A little fun fact: although “C. Montgomery” is treated as first name in above data.frame, “Montgomery” is actually a middle name. “C” is the first name and it represents “Charles”.

3.2) Construct a logical vector indicating whether a character has a title (i.e., Rev. and Dr.).

name.transform4 <- name.transform3 %>%
        dplyr::mutate(full = ifelse(title == "na", "", title) %>%
                                    paste(., first, last, sep = " "),
                      title_flag = str_detect(full, 
                                              pattern = "(Rev\\.|Dr\\.)"))
name.transform4

3.3) Construct a logical vector indicating whether a character has a second name.

name.transform5 <- name.transform4 %>%
        dplyr::mutate( middle_flag = ifelse(
                str_count(first, pattern = "\\S+") >1,  # counting all sequences on non-space characters 
                TRUE, FALSE) )
name.transform5

I am guessing the question is asking which character is having a middle name. In this case, that’s Mr. Burns.

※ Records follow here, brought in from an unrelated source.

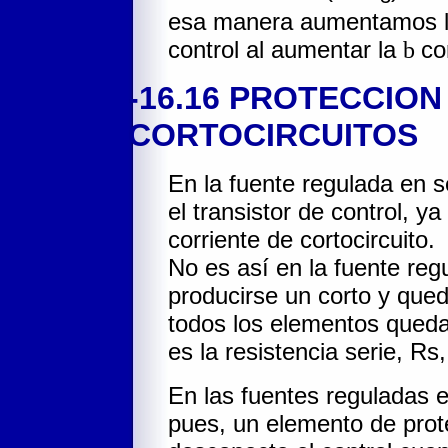
esa manera aumentamos la
control al aumentar la
b
co
-16.16 PROTECCIO
CORTOCIRCUITOS
En la fuente regulada en se
el transistor de control, y
corriente de cortocircuito.
No es así en la fuente regu
producirse un corto y queda
todos los elementos quedan
es la resistencia serie, Rs,
En las fuentes reguladas e
pues, un elemento de prote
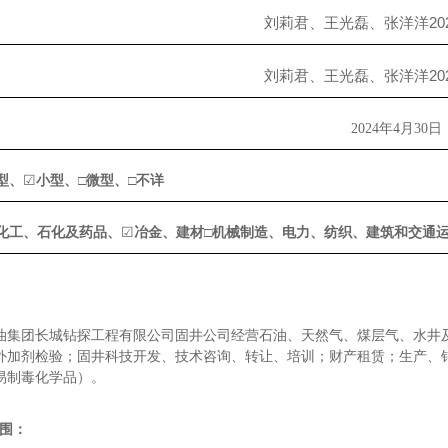
刘莉君、王光磊、张洋洋
2
刘莉君、王光磊、张洋洋
2
2024年4月30日
型、
☑
小型、
□
微型、
□
不详
化工、石化及药品、
☑
冶金、建材
□
机械制造、电力、纺织、建筑和交通
油集团长城钻探工程有限公司固井公司经营石油、天然气、煤层气、水井
外加剂检验；固井科技开发、技术咨询、转让、培训；财产租赁；生产、
易制毒化学品）
。
围：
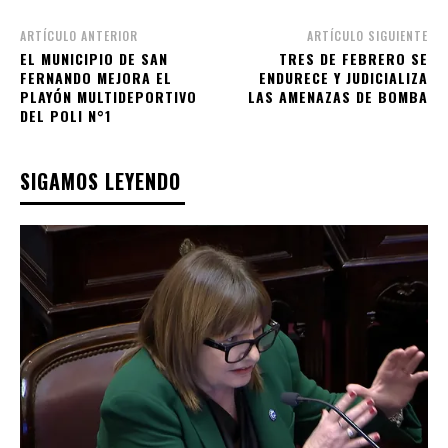
ARTÍCULO ANTERIOR
ARTÍCULO SIGUIENTE
EL MUNICIPIO DE SAN
TRES DE FEBRERO SE
FERNANDO MEJORA EL
ENDURECE Y JUDICIALIZA
PLAYÓN MULTIDEPORTIVO
LAS AMENAZAS DE BOMBA
DEL POLI N°1
SIGAMOS LEYENDO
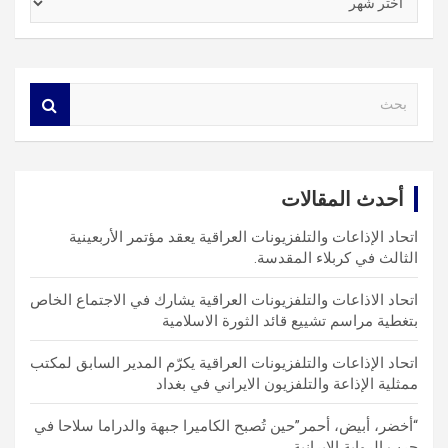
S
e
a
r
c
أحدث المقالات
h
اتحاد الإذاعات والتلفزيونات العراقية يعقد مؤتمر الأربعينية
الثالث في كربلاء المقدسة.
اتحاد الاذاعات والتلفزيونات العراقية يشارك في الاجتماع الخاص
بتغطية مراسم تشييع قائد الثورة الاسلامية
اتحاد الإذاعات والتلفزيونات العراقية يكرّم المدير السابق لمكتب
ممثلية الإذاعة والتلفزيون الايراني في بغداد
“أخضر، أبيض، أحمر”حين تُصبح الكاميرا جبهة والدراما سلاحا في
حرب الرواية الإيرانية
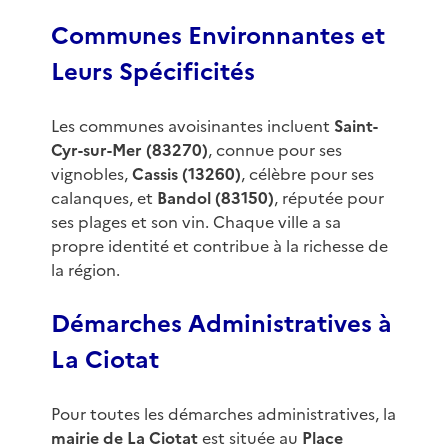
Communes Environnantes et
Leurs Spécificités
Les communes avoisinantes incluent
Saint-
Cyr-sur-Mer (83270)
, connue pour ses
vignobles,
Cassis (13260)
, célèbre pour ses
calanques, et
Bandol (83150)
, réputée pour
ses plages et son vin. Chaque ville a sa
propre identité et contribue à la richesse de
la région.
Démarches Administratives à
La Ciotat
Pour toutes les démarches administratives, la
mairie de La Ciotat
est située au
Place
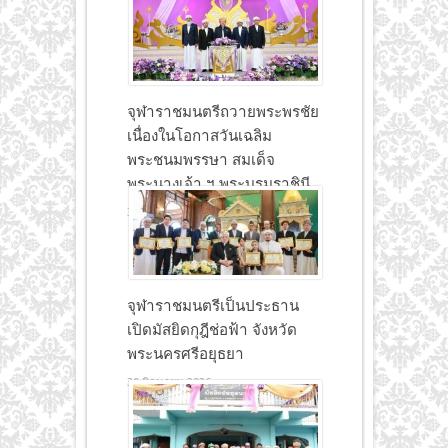
จุฬาราชมนตรีถวายพระพรชัย
เนื่องในโอกาสวันเฉลิม
พระชนมพรรษา สมเด็จ
พระนางเจ้า ฯ พระบรมราชินี
30 มิถุนายน 2026
จุฬาราชมนตรีเป็นประธาน
เปิดมัสยิดกุฎีช่อฟ้า จังหวัด
พระนครศรีอยุธยา
30 มิถุนายน 2026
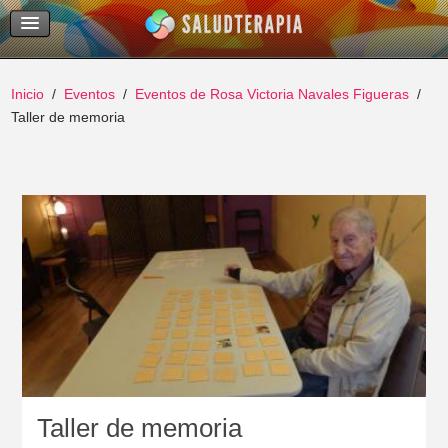
Temas Recientes
Buscar
Inicio
Eventos
Eventos de Rosa Victoria Navales Figueras
Taller de memoria
Taller de memoria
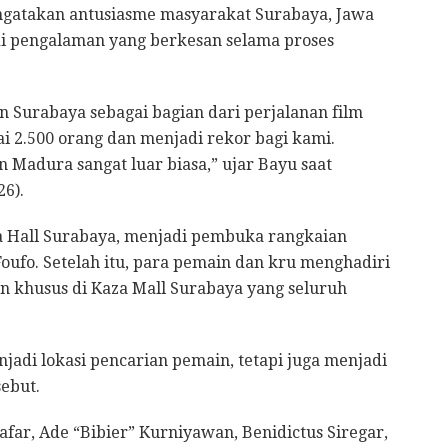
ngatakan antusiasme masyarakat Surabaya, Jawa
di pengalaman yang berkesan selama proses
 Surabaya sebagai bagian dari perjalanan film
ai 2.500 orang dan menjadi rekor bagi kami.
 Madura sangat luar biasa,” ujar Bayu saat
26).
ja Hall Surabaya, menjadi pembuka rangkaian
Foufo. Setelah itu, para pemain dan kru menghadiri
 khusus di Kaza Mall Surabaya yang seluruh
adi lokasi pencarian pemain, tetapi juga menjadi
sebut.
afar, Ade “Bibier” Kurniyawan, Benidictus Siregar,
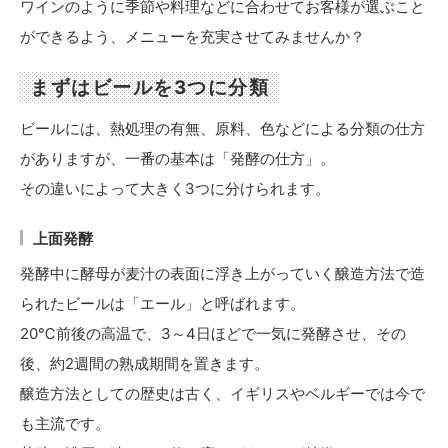
ワインのように季節や料理などに合わせてお客様が選ぶこと
ができるよう、メニューを充実させてみませんか？
まずはビールを3つに分類
ビールには、熱処理の有無、原料、色などによる分類の仕方
がありますが、一番の基本は「発酵の仕方」。
その違いによって大きく3つに分けられます。
上面発酵
発酵中に酵母が麦汁の表面に浮き上がっていく醸造方法で造
られたビールは「エール」と呼ばれます。
20℃前後の高温で、3～4日ほどで一気に発酵させ、その
後、約2週間の熟成期間を置きます。
醸造方法としての歴史は古く、イギリスやベルギーでは今で
も主流です。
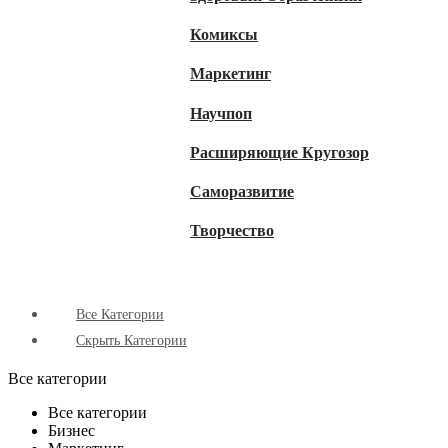
Комиксы
Маркетинг
Научпоп
Расширяющие Кругозор
Cаморазвитие
Творчество
Все Категории
Скрыть Категории
Все категории
Все категории
Бизнес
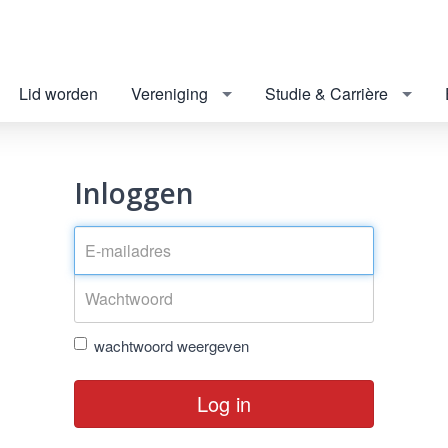
Lid worden
Vereniging
Studie & Carrière
Inloggen
wachtwoord weergeven
Log in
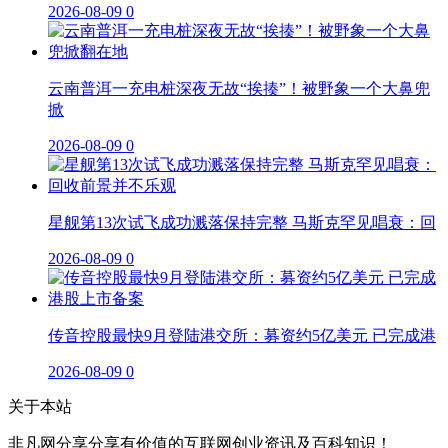
2026-08-09
0
云南普洱一充电桩深夜无故“挨揍”！被野象一个大鼻兜
掀
2026-08-09
0
星舰第13次试飞成功溅落保持完整 马斯克罕见唱衰：回
2026-08-09
0
传音控股最快9月登陆港交所：募资约5亿美元 已完成港
2026-08-09
0
关于本站
非凡网分享分享有价值的互联网创业资讯及百科知识！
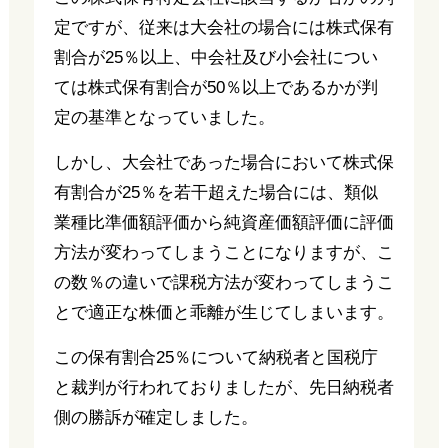
定ですが、従来は大会社の場合には株式保有
割合が25％以上、中会社及び小会社につい
ては株式保有割合が50％以上であるかが判
定の基準となっていました。
しかし、大会社であった場合において株式保
有割合が25％を若干超えた場合には、類似
業種比準価額評価から純資産価額評価に評価
方法が変わってしまうことになりますが、こ
の数％の違いで課税方法が変わってしまうこ
とで適正な株価と乖離が生じてしまいます。
この保有割合25％について納税者と国税庁
と裁判が行われておりましたが、先日納税者
側の勝訴が確定しました。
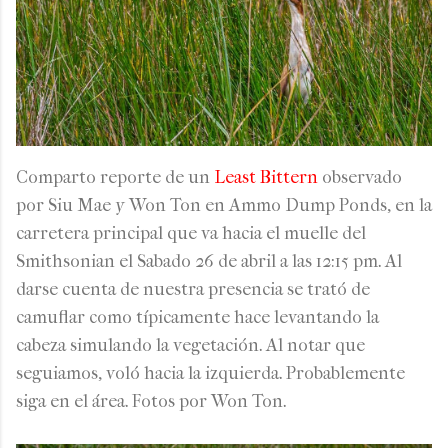
Comparto reporte de un
Least Bittern
observado
por Siu Mae y Won Ton en Ammo Dump Ponds, en la
carretera principal que va hacia el muelle del
Smithsonian el Sabado 26 de abril a las 12:15 pm. Al
darse cuenta de nuestra presencia se trató de
camuflar como típicamente hace levantando la
cabeza simulando la vegetación. Al notar que
seguiamos, voló hacia la izquierda. Probablemente
siga en el área. Fotos por Won Ton.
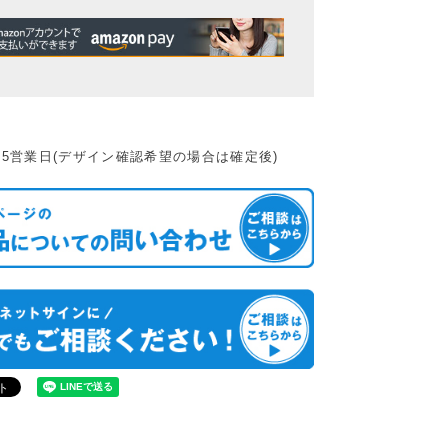
5営業日(デザイン確認希望の場合は確定後)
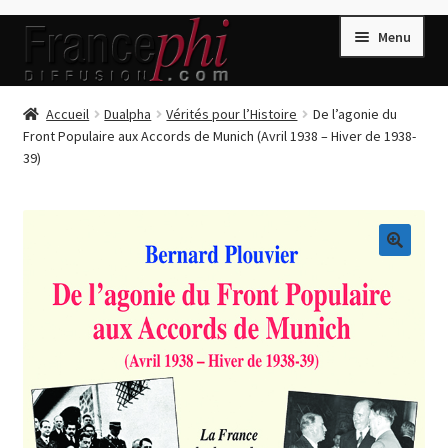
Aller
Aller
Menu
à
au
la
contenu
navigation
Accueil
Accueil
Dualpha
Vérités pour l’Histoire
De l’agonie du
Front Populaire aux Accords de Munich (Avril 1938 – Hiver de 1938-
Accueil
39)
Caisse
Compte
Conditions de Vente
🔍
Connection
Enregistrement
Listes d’Envies
Livres de Peter Randa
Livres de Philippe Randa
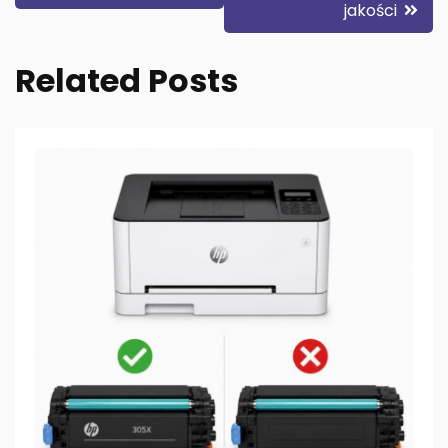
jakości
Related Posts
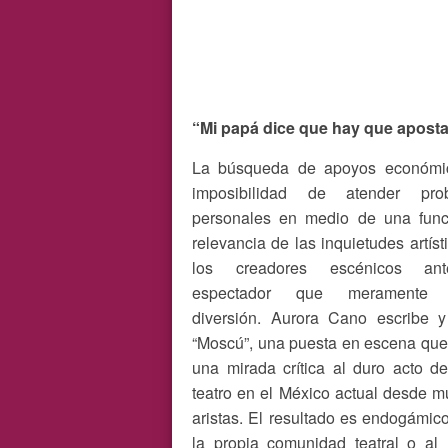
“Mi papá dice que hay que aposta
La búsqueda de apoyos económic
imposibilidad de atender pro
personales en medio de una funci
relevancia de las inquietudes artíst
los creadores escénicos an
espectador que meramente 
diversión. Aurora Cano escribe y
“Moscú”, una puesta en escena que
una mirada crítica al duro acto d
teatro en el México actual desde mú
aristas. El resultado es endogámic
la propia comunidad teatral o a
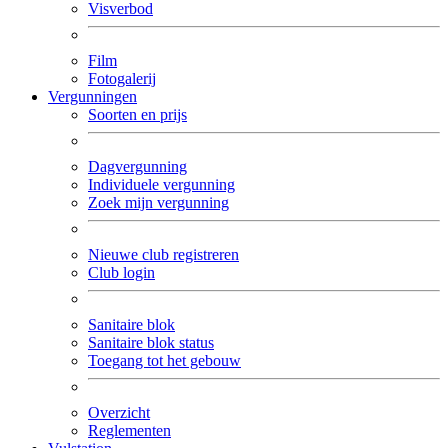
Visverbod
Film
Fotogalerij
Vergunningen
Soorten en prijs
Dagvergunning
Individuele vergunning
Zoek mijn vergunning
Nieuwe club registreren
Club login
Sanitaire blok
Sanitaire blok status
Toegang tot het gebouw
Overzicht
Reglementen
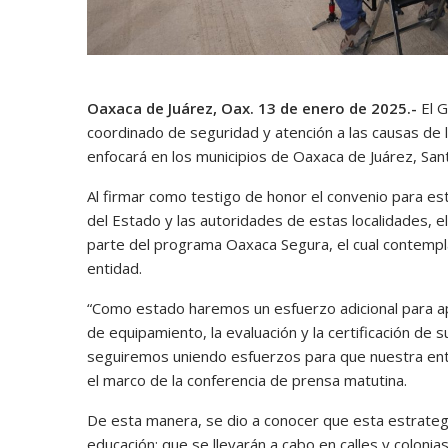
Oaxaca de Juárez, Oax. 13 de enero de 2025.-
El 
coordinado de seguridad y atención a las causas de l
enfocará en los municipios de Oaxaca de Juárez, San
Al firmar como testigo de honor el convenio para e
del Estado y las autoridades de estas localidades, e
parte del programa Oaxaca Segura, el cual contempla
entidad.
“Como estado haremos un esfuerzo adicional para apo
de equipamiento, la evaluación y la certificación de 
seguiremos uniendo esfuerzos para que nuestra enti
el marco de la conferencia de prensa matutina.
De esta manera, se dio a conocer que esta estrategia
educación; que se llevarán a cabo en calles y coloni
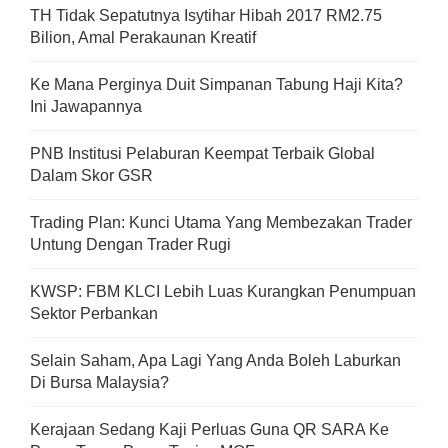
TH Tidak Sepatutnya Isytihar Hibah 2017 RM2.75
Bilion, Amal Perakaunan Kreatif
Ke Mana Perginya Duit Simpanan Tabung Haji Kita?
Ini Jawapannya
PNB Institusi Pelaburan Keempat Terbaik Global
Dalam Skor GSR
Trading Plan: Kunci Utama Yang Membezakan Trader
Untung Dengan Trader Rugi
KWSP: FBM KLCI Lebih Luas Kurangkan Penumpuan
Sektor Perbankan
Selain Saham, Apa Lagi Yang Anda Boleh Laburkan
Di Bursa Malaysia?
Kerajaan Sedang Kaji Perluas Guna QR SARA Ke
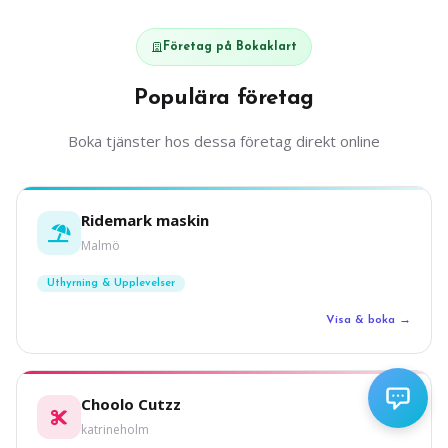
Företag på Bokaklart
Populära företag
Boka tjänster hos dessa företag direkt online
Ridemark maskin
Malmö
Uthyrning & Upplevelser
Visa & boka →
Choolo Cutzz
katrineholm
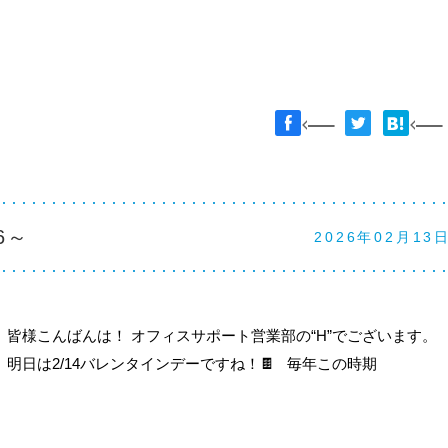
6～
2026年02月13
皆様こんばんは！ オフィスサポート営業部の“H”でございます。
明日は2/14バレンタインデーですね！🍫 毎年この時期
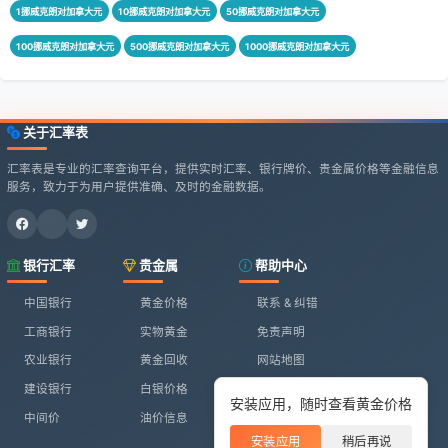
1挪威克朗对加拿大元
10挪威克朗对加拿大元
50挪威克朗对加拿大元
100挪威克朗对加拿大元
500挪威克朗对加拿大元
1000挪威克朗对加拿大元
关于汇率表
汇率表是专业的汇率查询平台，提供实时汇率、银行牌价、贵金属价格等金融信息
服务，致力于为用户提供准确、及时的金融数据。
银行汇率
贵金属
帮助中心
中国银行
黄金价格
联系 & 纠错
工商银行
实物黄金
免责声明
农业银行
黄金回收
网站地图
建设银行
白银价格
安装应用，随时查看黄金价格
中间价
油价信息
安装应用
稍后再说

4) Describe the types of strings that conform to the following regular expressions and construct an example that is matched by the regular expression.

# 1. [0-9]+\\$
# this is referred to 1 or more digits followed by a dollar sign
str_extract_all(c("44$", "4j$"), 
           pattern = "[0-9]+\\$") %>% unlist
## [1] "44$"
# 2. \\b[a-z]{1,4}\\b
# this is referred to any word (in lower case) inside a string that has a boundary (word edge)
# AND it must be at least 1 and up to 4 letters
str_extract_all(c("good", "not so good", "hi goodbye",
             "heyheyhey", "NOT SO GOOD", "88lu"), 
           pattern = "\\b[a-z]{1,4}\\b") %>% unlist       
## [1] "good" "not"  "so"   "good" "hi"
# 3. .*?\\.txt$
# this is referred to anything that ends with .txt
# before .txt, anything can be optional, including nothing (.*?)
str_extract_all(c("not so good.txt", ".txt",
             "homework.txt.csv", "assignment_txt"), 
           pattern = ".*?\\.txt$") %>% unlist
## [1] "not so good.txt" ".txt"
# 4. \\d{2}/\\d{2}/\\d{4}
# this is referred to a combo of digits separated by a slash /
# specifically 2 digits separated by slash and then 2 digits, separated by slash again and followed by 4 digits
# however, the beginning don't necessarily to be just 2 digits, e.g. 1111/88/9999 would still return true
# likewise, the end can be more than 4, e.g. 1111/88/999999999 would still return true
str_extract_all(c("haha 11/12/2001 oh yes", "06/14/9999", "1111/88/999999999", 
             "h9/88/9800", "randombirthdaywishes!:-)", "11/17a/2018"),
           pattern = "\\d{2}/\\d{2}/\\d{4}") %>% unlist
## [1] "11/12/2001" "06/14/9999" "11/88/9999"
# 5. <(.+?)>.+?</\\1>
# this is referred to something similar in html format, something may look like this
# <SomethingInBetween>followedBySomethingInBetween</RepeatedWhatIsShowedatFirst>
# \\1 is backreferencing, whereas .+? means optional appearance
str_extract_all(c("<hihi>dllm</hihi>", "<hihi> </hihi>", "< > </ >",
             "<hi>dllm</hihi>", "</hihi> </hihi>", "<> </>"),
           pattern = "<(.+?)>.+?</\\1>") %>% unlist
## [1] "<hihi>dllm</hihi>" "<hihi> </hihi>"    "< > </ >"

9) Bonus Question

secret_code <- "clcopCow1zmstc0d87wnkig7OvdicpNuggvhryn92Gjuwczi8hqrfpRxs5Aj5dwpn0TanwoUwisdij7Lj8kpf03AT5Idr3coc0bt7yczjatOaootj55t3Nj3ne6c4Sfek.r1w1YwwojigOd6vrfUrbz2.2bkAnbhzgv4R9i05zEcrop.wAgnb.SqoU65fPa1otfb7wEm24k6t3sR9zqe5fy89n6Nd5t9kc4fE905gmc4Rgxo5nhDk!gr"

secret_code %>%
        str_extract_all(., pattern = "[[A-Z]|[:punct:]]") %>% unlist %>%
        cat
## C O N G R A T U L A T I O N S . Y O U . A R E . A . S U P E R N E R D !